New Lloyds Bank analysis shows 3% year-on-year growth in essential spending putting pressure on outgoings with only 35% of working consumers believing they have seen their household income increase over the last 12 months according to the latest Lloyds Bank Spending Power Report.

In the monthly Ipsos MORI survey of over 2,000 bank account holders in the UK, 36% of working consumers reported that over the last 12 months they have seen no change in their household’s income. Over the same period, 17% of consumers who are not retired believe they have actually seen a decrease in income, with the hardest hit being those either working in the public sector (19%), earning up to £34,999 (19%), or above the age of 35 (19%).

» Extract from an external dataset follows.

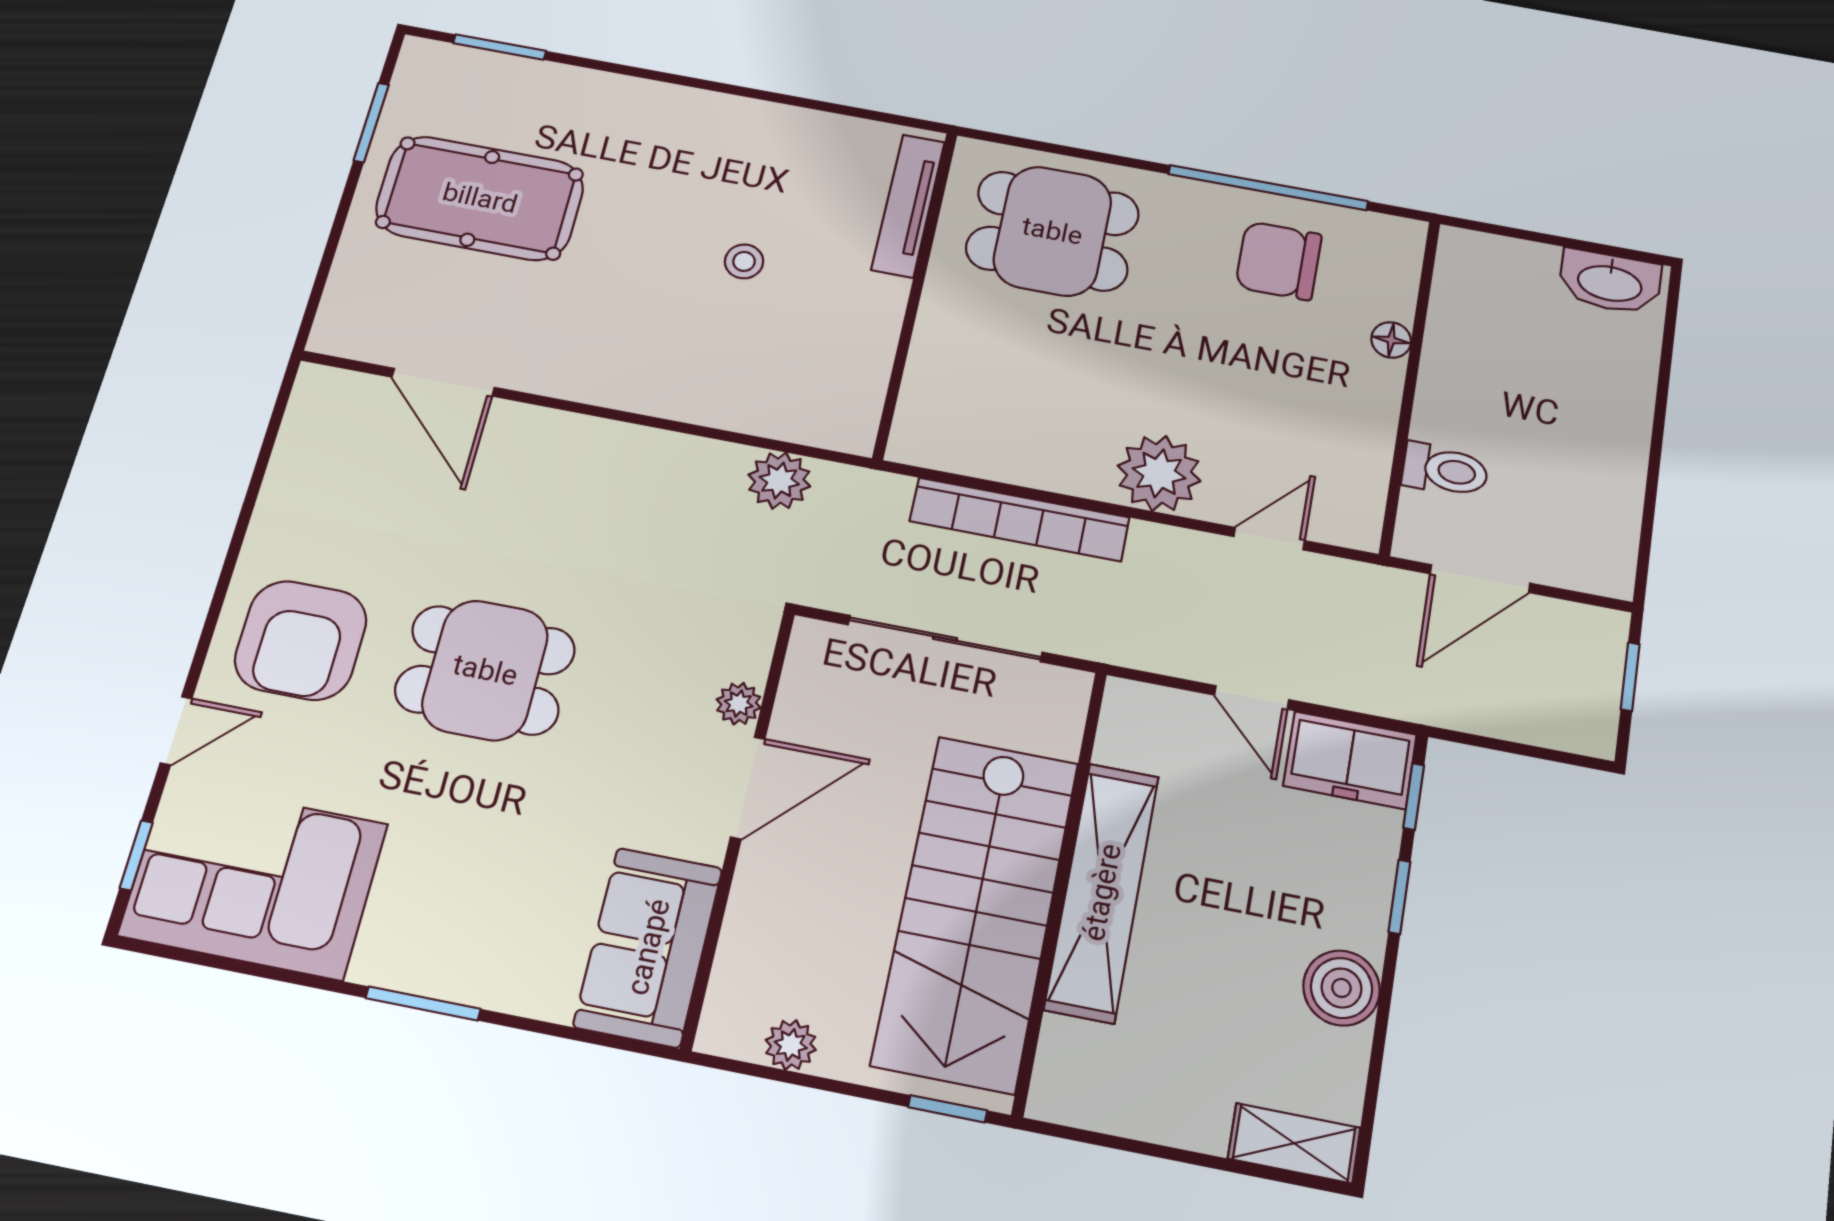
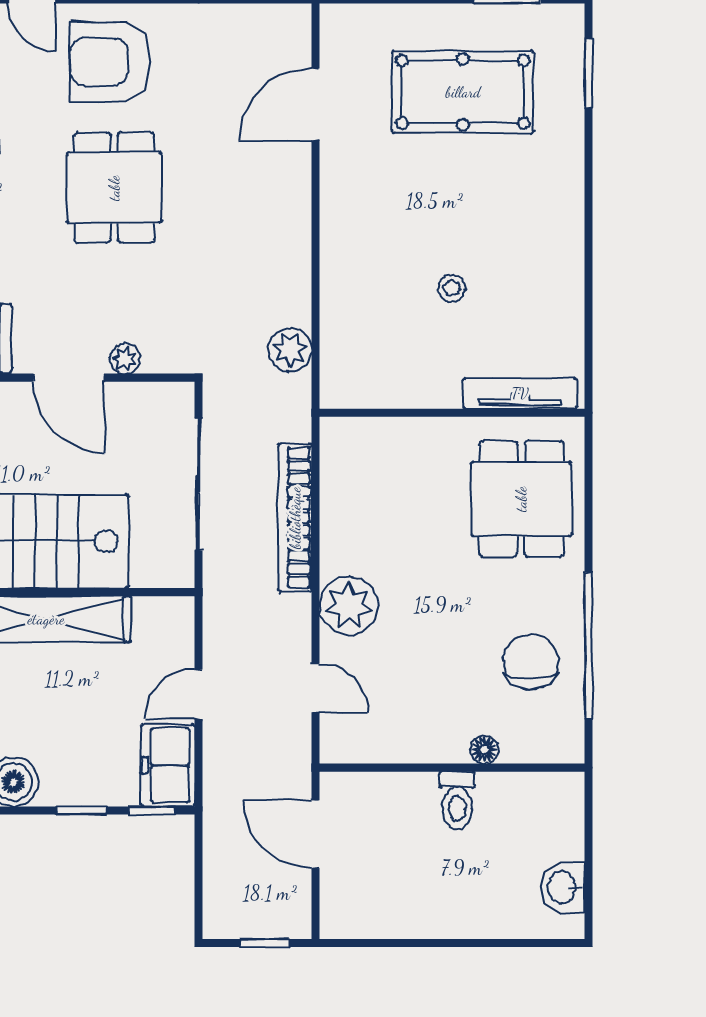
pool table: (480, 198) -> (463, 92), turned 90
washbasin: (1610, 282) -> (563, 887), width x0.72
toilet: (1445, 470) -> (457, 800), moved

Despite some respite provided by recent reports of falling inflation and an increase in year on year average earnings growth, UK households have experienced pressure on their spending over the past 12 months. This has been exacerbated by rising living costs over the same period. Lloyds Bank analysis of its own customer account data has found 3% year-on-year growth in consumers’ essential spending for February. Gas and electricity spending alone rose by just over 5% year-on-year, the seventh consecutive month of spending increase.

It’s no surprise therefore that consumers reported feeling increasingly pessimistic about the UK’s financial position. Those surveyed are increasingly negative compared to last year about inflation (up 6 percentage points) and the country’s financial situation (5pp).

Robin Bulloch, Managing Director of Lloyds Bank, said:“Whilst consumers will have been pleased to see the gap closing between inflation and wage growth in February, our research shows that UK households still feel they have been under real financial pressure in 2018. Inflation remains high, and people are having to make their money go further as a result of muted household income growth. We would encourage consumers to actively manage their finances and keep an eye on their discretionary spending.”

The Lloyds Bank research has also shown that homeowners, more so than renters, have experienced larger decreases in household income over the past 12 months. Of those who claim their household income has deteriorated, nearly 1 in 4 (23%) homeowners believe it has reduced by more than 20%, whereas only 16% of renters report reductions of the same proportion.